** TASK **
If a line below contains the string "事業活動支出計", copy it out.

** SUPPLIED DATA **

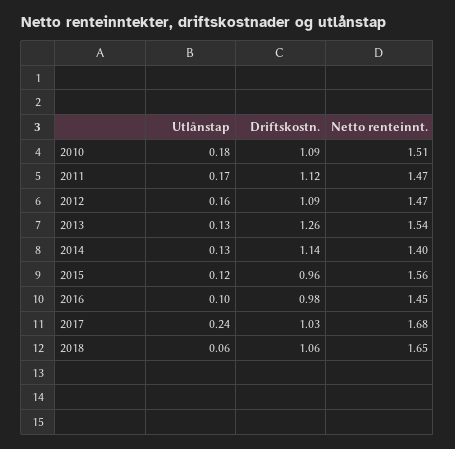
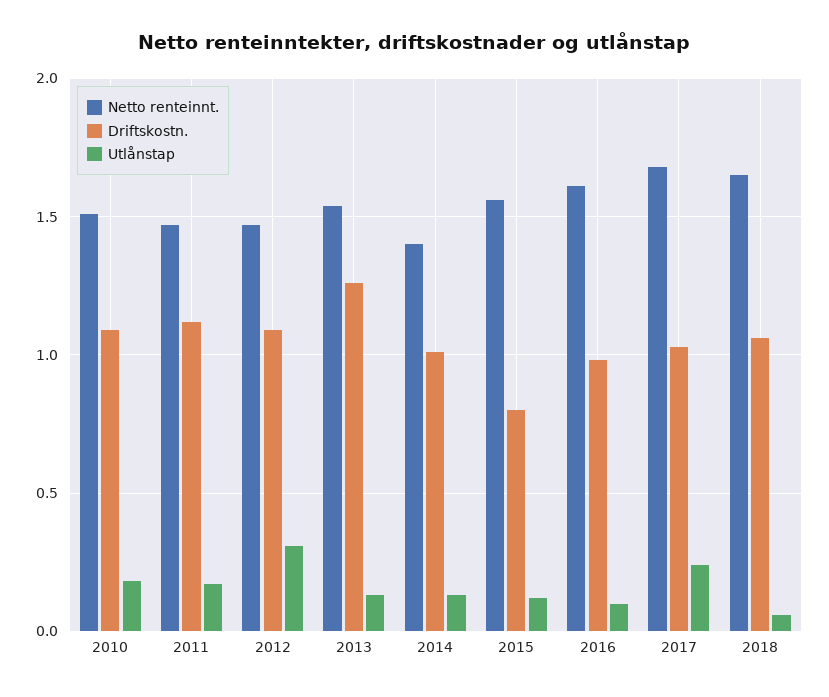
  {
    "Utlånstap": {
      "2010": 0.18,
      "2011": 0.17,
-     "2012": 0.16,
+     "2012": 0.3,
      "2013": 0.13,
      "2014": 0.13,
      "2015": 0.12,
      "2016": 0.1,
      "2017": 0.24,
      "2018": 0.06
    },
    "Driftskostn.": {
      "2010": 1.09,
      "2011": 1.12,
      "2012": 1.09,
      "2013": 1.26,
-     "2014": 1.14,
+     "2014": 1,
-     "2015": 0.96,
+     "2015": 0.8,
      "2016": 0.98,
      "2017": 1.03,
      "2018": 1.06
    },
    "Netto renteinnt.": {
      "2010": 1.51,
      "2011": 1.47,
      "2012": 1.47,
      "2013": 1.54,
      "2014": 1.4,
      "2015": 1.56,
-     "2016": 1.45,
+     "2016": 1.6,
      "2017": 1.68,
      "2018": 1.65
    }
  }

---

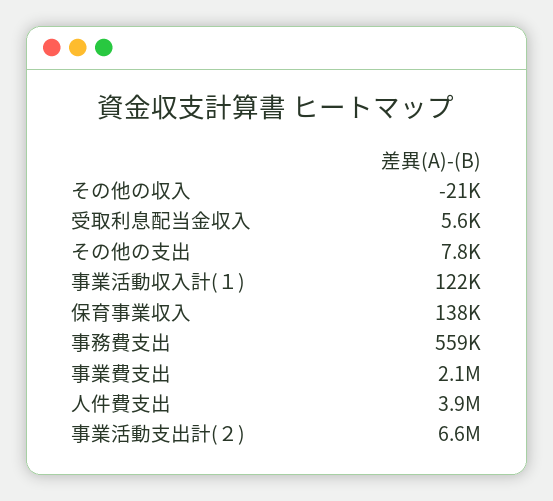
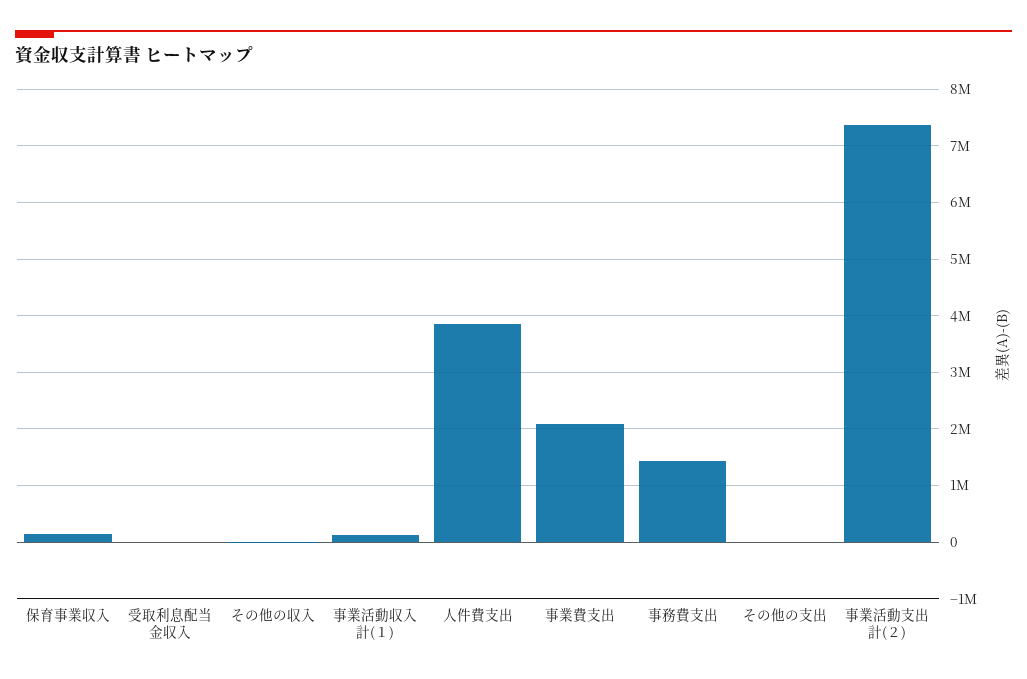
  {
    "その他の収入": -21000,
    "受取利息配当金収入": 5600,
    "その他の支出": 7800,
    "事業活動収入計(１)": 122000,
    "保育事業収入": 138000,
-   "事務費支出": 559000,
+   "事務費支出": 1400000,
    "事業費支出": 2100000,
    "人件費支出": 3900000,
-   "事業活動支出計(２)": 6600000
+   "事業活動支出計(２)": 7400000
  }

** WORKED SOLUTION **
-   "事業活動支出計(２)": 6600000
+   "事業活動支出計(２)": 7400000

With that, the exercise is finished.